The first humpback whale sighting kicks off the annual whale-watching season in Hawaii.
Visitors, residents and whale tour operators eagerly anticipate the humpbacks’ annual Hawaii homecoming. More than 10,000 humpbacks migrate annually to Hawaii’s warm waters from the North Pacific during our winter and spring to mate, give birth and nurse their calves. Their annual 3,000-mile journey follows summers spent feeding in the coastal waters off Alaska.

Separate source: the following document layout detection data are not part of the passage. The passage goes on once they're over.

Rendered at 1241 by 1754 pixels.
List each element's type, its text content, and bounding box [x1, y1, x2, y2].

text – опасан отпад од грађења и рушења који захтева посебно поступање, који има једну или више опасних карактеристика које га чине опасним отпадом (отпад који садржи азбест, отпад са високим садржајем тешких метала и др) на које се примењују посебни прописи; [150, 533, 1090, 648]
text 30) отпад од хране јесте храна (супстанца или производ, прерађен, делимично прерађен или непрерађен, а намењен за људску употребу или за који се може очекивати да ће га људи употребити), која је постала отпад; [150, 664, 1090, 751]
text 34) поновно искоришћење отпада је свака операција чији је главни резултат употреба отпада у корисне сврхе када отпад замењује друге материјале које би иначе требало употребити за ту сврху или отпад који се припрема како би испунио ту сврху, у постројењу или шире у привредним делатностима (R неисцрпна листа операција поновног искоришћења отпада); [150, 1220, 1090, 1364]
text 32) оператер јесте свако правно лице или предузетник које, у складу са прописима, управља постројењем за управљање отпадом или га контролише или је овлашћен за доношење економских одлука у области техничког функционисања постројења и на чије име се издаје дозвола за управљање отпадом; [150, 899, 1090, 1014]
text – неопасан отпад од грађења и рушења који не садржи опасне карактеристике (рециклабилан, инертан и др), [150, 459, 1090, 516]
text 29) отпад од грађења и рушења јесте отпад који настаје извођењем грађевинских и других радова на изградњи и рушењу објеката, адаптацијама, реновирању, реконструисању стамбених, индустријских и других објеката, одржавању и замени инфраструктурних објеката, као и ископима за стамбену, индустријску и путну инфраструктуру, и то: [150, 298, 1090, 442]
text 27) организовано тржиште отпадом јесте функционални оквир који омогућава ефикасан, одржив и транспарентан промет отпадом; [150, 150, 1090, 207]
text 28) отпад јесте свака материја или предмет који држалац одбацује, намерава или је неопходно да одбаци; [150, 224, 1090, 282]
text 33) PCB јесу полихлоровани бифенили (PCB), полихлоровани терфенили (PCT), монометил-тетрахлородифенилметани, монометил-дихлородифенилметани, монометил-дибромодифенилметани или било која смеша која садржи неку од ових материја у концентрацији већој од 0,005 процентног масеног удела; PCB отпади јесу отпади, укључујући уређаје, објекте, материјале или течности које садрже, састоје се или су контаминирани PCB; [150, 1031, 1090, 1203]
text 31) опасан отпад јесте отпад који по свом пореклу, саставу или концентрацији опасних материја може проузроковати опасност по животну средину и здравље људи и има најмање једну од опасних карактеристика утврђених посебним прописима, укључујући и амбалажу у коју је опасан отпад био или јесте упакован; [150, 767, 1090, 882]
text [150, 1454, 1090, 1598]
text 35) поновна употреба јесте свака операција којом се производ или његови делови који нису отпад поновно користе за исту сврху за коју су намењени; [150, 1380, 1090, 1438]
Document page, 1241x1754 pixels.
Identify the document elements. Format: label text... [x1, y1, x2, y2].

This year’s first sighting comes fairly early. Over the last 15 years, the majority of first arrivals have taken place in October. One of the earliest humpback arrivals in Hawaiian waters happened on Aug. 30, 2012, off the Big Island’s Kona Coast. Last year’s first sighting happened on Sept. 26 off Maui’s south coast near Molokini Islet. The tardiest appearance of the last 15 years happened in 2005, when the first Hawaii humpback was spotted on November 11.
Hawaii’s annual humpback whale season generally extends from November through May, with January through March being the peak whale viewing months. Whales arrive in and depart Hawaiian waters throughout the season. The last remaining mothers and their calves leave our Islands and head back to Alaska in May.
All waters off of Hawaii’s main islands shallower than 600-ft. were designated part of the Hawaiian Islands Humpback Whale Marine Sanctuary in 1992 by Congress. Federal regulations prohibit approaching within 100 yards of whales when in or on the water.